Только это был именно заработок. А душа просила иного. И вот теперь моя душа просто зарыдала – так ей хотелось именно этот портрет.   

Наверное, мой порыв передался и генералу, потому что он замер, как статуя.

Я смешала охру с кармином, добавила немного белил, добиваясь нужного оттенка кожи, наметила темной охрой надбровные дуги, обозначила охрой с примесью сажи радужки глаз, а генерал всё стоял, не шевелясь, и лишь ресницы опускались и поднимались – да и то редко.

- Дышать можно, - разрешила я и не смогла удержать улыбки, потому что натурщик был бесподобен, и краска ложилась на холст словно сама собой.

Я просила десять минут, но прошло дольше – около получаса. За это время я успела закончить набросок и удивилась сама себе – так легко и быстро мне никогда раньше не работалось.

- Можете передохнуть, милорд, - я вытерла кисти, положила их на стол, а когда обернулась к картине, обнаружила, что мой муж уже стоит рядом с ней и рассматривает изображение почти с ужасом. – Похоже? – спросила я, напоминая себе, что мужчина рядом со мной – не мой муж.

Он – муж Алиноры. И об этом нельзя забывать.  

- Вам нравится? – повторила я.

Напрасно я ждала ответа. Ксандр Левенштайль как-то странно мотнул головой, промычал в ответ что-то непонятное, а потом вышел из комнаты. И вышел так быстро, что это больше походило на бегство.

Мне оставалось только пожать плечами, когда боевой генерал удрал, как заяц. Я была слишком увлечена работой, чтобы обращать внимание на странности в поведении мужа Алиноры.
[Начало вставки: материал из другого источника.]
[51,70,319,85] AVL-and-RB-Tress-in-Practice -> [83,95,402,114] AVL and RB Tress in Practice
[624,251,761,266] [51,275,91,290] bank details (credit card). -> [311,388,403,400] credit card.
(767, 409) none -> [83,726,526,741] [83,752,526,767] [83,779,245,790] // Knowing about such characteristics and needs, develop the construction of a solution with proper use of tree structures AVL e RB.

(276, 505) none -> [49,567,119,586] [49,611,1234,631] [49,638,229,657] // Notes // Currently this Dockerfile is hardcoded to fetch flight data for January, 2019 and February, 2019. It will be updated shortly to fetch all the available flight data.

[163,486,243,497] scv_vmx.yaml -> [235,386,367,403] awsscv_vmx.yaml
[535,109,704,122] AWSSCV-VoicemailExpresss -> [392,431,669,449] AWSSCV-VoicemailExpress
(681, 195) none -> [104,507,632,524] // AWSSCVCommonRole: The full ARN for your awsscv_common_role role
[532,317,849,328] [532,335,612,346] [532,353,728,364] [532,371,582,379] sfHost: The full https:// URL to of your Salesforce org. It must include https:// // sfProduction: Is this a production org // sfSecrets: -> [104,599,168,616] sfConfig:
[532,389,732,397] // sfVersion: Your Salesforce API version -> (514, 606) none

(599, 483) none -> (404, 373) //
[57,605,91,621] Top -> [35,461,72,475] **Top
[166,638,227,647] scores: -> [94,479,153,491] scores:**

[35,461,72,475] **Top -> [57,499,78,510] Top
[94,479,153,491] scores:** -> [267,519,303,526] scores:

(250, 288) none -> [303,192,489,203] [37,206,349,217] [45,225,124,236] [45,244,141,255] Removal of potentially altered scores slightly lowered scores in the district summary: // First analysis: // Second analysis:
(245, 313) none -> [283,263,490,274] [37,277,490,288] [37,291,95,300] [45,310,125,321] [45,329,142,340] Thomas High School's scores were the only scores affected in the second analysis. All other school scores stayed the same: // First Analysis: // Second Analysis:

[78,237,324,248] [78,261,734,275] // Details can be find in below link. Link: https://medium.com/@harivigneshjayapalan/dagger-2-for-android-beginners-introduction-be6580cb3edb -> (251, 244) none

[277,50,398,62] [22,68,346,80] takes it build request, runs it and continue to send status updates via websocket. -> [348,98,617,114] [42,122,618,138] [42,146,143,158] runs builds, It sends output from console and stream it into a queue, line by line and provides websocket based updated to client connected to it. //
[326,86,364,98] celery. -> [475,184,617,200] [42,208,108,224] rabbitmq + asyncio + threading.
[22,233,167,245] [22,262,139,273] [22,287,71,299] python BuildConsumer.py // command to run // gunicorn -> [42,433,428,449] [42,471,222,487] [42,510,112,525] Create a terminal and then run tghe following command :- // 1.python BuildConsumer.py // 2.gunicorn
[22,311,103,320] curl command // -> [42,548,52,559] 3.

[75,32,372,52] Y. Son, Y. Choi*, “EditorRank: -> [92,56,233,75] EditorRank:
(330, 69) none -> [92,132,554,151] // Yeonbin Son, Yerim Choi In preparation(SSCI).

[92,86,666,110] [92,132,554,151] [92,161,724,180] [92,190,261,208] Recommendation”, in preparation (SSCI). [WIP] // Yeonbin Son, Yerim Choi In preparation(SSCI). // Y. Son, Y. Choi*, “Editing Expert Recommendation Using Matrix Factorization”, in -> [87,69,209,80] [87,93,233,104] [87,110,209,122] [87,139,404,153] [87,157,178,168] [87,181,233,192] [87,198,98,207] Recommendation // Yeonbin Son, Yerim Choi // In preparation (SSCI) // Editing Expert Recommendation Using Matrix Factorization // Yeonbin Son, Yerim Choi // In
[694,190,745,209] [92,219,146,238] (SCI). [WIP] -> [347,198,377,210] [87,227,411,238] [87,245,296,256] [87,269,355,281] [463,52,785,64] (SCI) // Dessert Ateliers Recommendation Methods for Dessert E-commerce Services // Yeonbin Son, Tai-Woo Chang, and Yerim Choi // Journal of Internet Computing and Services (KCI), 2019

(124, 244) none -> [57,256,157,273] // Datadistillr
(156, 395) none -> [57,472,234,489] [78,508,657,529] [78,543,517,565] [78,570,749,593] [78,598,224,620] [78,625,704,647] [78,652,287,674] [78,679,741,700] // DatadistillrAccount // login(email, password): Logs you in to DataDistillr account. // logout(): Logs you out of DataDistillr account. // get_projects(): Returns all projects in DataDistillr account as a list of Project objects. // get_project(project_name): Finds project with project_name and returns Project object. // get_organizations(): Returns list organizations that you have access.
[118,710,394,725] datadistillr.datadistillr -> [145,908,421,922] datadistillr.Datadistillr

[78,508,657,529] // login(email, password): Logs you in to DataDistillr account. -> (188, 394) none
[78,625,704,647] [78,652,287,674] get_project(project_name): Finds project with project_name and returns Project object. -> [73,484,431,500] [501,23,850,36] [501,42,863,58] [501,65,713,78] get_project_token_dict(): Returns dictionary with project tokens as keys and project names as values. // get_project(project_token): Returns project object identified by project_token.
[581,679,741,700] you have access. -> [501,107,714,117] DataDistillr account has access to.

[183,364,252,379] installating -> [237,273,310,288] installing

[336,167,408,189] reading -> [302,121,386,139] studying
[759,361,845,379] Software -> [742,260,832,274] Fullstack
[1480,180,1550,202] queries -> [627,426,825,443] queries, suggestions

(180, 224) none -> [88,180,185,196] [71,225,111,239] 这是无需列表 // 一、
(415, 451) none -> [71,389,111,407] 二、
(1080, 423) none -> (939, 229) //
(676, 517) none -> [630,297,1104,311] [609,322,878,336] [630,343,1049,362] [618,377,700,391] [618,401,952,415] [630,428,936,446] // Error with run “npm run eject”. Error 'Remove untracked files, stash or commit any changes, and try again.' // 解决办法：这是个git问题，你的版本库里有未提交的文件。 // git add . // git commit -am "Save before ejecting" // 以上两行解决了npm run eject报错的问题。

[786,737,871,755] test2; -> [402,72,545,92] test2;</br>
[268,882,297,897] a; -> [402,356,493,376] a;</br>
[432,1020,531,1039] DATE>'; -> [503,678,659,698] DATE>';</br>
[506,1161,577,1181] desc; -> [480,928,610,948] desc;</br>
Не запретил рисовать – и то хорошо. Со слов Диаманта я знала, что в этом мире благородным женщинам полагалось вышивать, музицировать и – в лучшем случае – немного баловаться акварелью, Но акварель – это скучно. То ли дело – масло!..

Набросок генеральского парка был позабыт, а я до самых сумерек колдовала над портретом, доводя его до совершенства, и ловя себя на мысли, что чаще думаю об оригинале, чем о картине.

Может, генералу не понравилось, что его жена оставила вышивание? Впрочем, он ничего подобного не сказал. Да и портрет… почему бы Левенштайлю могла не понравиться моя работа? Если написать большую картину – вроде той, что висит в холле, это может быть началом семейной портретной галереи. Несмотря на то, что ситуация была совсем не смешная, я не удержалась и хихикнула – будет забавно, если когда я вернусь, обнаружу свою картину где-нибудь в музее под ярлыком «Неизвестный художник, портрет неизвестного».

Хотя… я оторвалась от картины и посмотрела в окно. Туман наползал, пушистыми белыми лапами подкрадываясь к замку, и от этого становилось немного жутко. В моём мире не было места магии, а здесь… Какие-то проклятья, вызовы теней… Вряд ли мой мир мог быть продолжением этого мира…

Я почувствовала движение воздуха – будто потянуло сквозняком. Но не от окна, а от двери. Резко оглянувшись, я успела заметить, как дверь бесшумно закрылась.

Кто-то подглядывал за мной? Ксандр?..

Подойдя к порогу, я осторожно выглянула, ожидая увидеть генерала в коридоре, но там было пусто.

Неужели, показалось?

Подрамник, который я соорудила из стула, с грохотом опрокинулся, незаконченный портрет герцога упал лицевой стороной на пол, и я побежала спасать свой труд.

Масло немного размазалось, но это можно исправить. И найти более устойчивый подрамник, чтобы в другой раз не испортить работу.

- Невестка! Пора ужинать! – послышался голос Диаманта, и я торопливо поставила портрет, повернув его к стене. Почему-то мне не хотелось, чтобы младший брат моего мужа увидел эту картину.